Listed records:

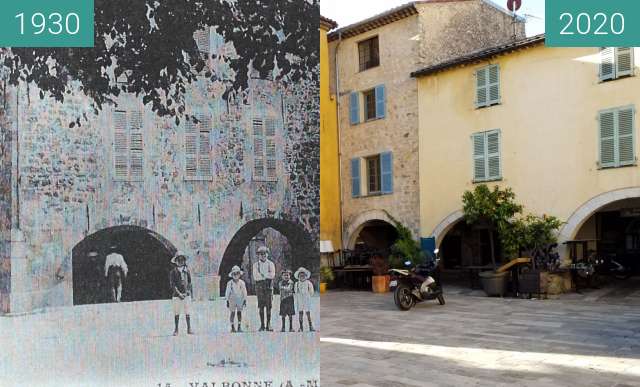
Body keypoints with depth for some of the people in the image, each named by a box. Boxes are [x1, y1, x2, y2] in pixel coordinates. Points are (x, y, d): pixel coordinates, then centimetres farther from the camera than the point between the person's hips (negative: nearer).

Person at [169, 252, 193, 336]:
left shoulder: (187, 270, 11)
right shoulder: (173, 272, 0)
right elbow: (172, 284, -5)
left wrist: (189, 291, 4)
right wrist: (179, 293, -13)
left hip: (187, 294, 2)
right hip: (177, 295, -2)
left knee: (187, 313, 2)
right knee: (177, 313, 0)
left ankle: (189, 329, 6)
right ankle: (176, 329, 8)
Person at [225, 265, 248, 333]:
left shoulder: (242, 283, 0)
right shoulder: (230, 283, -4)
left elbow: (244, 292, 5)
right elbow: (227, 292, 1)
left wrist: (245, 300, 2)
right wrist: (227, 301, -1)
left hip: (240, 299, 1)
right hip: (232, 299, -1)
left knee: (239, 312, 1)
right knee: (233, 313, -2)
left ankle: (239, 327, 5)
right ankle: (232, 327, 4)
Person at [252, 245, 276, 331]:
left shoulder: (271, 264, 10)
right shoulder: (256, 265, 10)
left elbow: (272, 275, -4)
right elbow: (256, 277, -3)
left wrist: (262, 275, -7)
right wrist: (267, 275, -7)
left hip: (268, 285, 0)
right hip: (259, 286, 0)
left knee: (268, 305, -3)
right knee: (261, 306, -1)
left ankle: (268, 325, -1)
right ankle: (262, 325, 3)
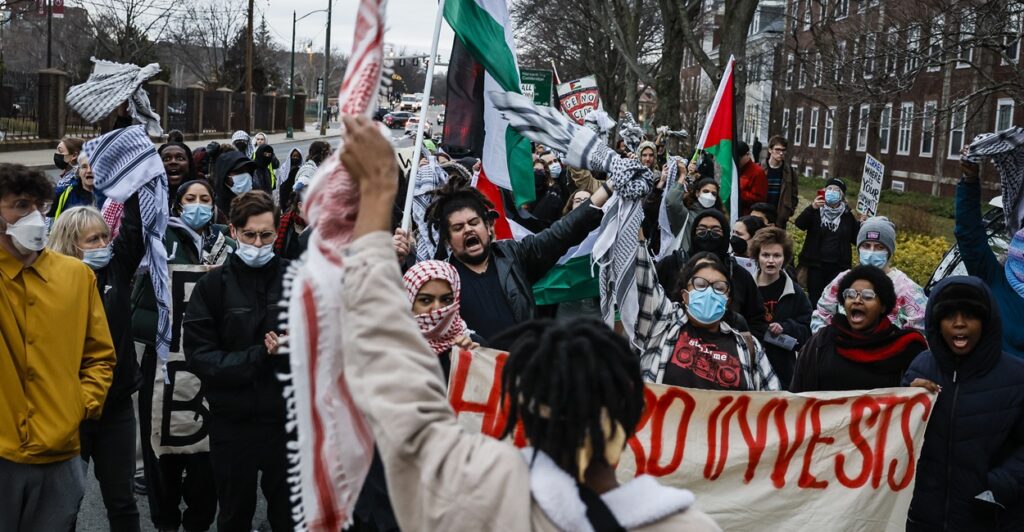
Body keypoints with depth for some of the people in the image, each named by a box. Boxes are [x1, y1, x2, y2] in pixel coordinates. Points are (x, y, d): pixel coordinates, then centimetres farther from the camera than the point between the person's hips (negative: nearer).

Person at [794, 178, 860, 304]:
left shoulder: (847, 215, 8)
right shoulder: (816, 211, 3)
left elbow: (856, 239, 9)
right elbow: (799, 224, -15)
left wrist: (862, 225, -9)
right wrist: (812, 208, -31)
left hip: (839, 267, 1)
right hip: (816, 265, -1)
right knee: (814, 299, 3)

Task statement: None of the pictures should be carried over when the data above is transcribed exactly.

Result of the task:
Body keypoints with depth for some of the people in the image, each named by a box. Boxes are [x1, y1, x2, y2] in pixel coordinates. Points are (x, y, d): pixel coordinates, then centimetres farther from the camera than the point between the person's hips (negative: nearer).

Person at [169, 252, 193, 336]:
left shoulder: (187, 270, 11)
right shoulder: (173, 272, 0)
right elbow: (172, 284, -5)
left wrist: (189, 291, 4)
right wrist: (179, 293, -13)
left hip: (187, 294, 2)
right hip: (177, 295, -2)
left knee: (187, 313, 2)
right knee: (177, 313, 0)
left ankle: (189, 329, 6)
right ankle: (176, 329, 8)
Person at [225, 265, 248, 333]:
left shoulder: (242, 283, 0)
right shoulder: (230, 283, -4)
left elbow: (244, 292, 5)
right elbow: (227, 292, 1)
left wrist: (245, 300, 2)
right wrist: (227, 301, -1)
left hip: (240, 299, 1)
right hip: (232, 299, -1)
left knee: (239, 312, 1)
right knee: (233, 313, -2)
left ankle: (239, 327, 5)
right ankle: (232, 327, 4)
Person at [252, 245, 276, 331]:
left shoulder: (271, 264, 10)
right shoulder: (256, 265, 10)
left elbow: (272, 275, -4)
right elbow: (256, 277, -3)
left wrist: (262, 275, -7)
right wrist: (267, 275, -7)
left hip: (268, 285, 0)
right hip: (259, 286, 0)
left knee: (268, 305, -3)
right knee: (261, 306, -1)
left ankle: (268, 325, -1)
right ankle: (262, 325, 3)
Body keypoints with depth for some of the people in the image, each named by a box. Boxes are [x1, y1, x2, y2] in pixel coordinates. Points are (x, y, d): pixel coordinates, then centimetres farther from the camera than the point between the person's hips (negative: nearer).

Person at [794, 178, 860, 304]:
left shoulder: (847, 215, 8)
right shoulder: (816, 211, 3)
left elbow: (856, 239, 9)
right elbow: (799, 224, -15)
left wrist: (862, 225, -9)
right wrist: (812, 208, -31)
left hip: (839, 267, 1)
right hip: (816, 265, -1)
right knee: (814, 299, 3)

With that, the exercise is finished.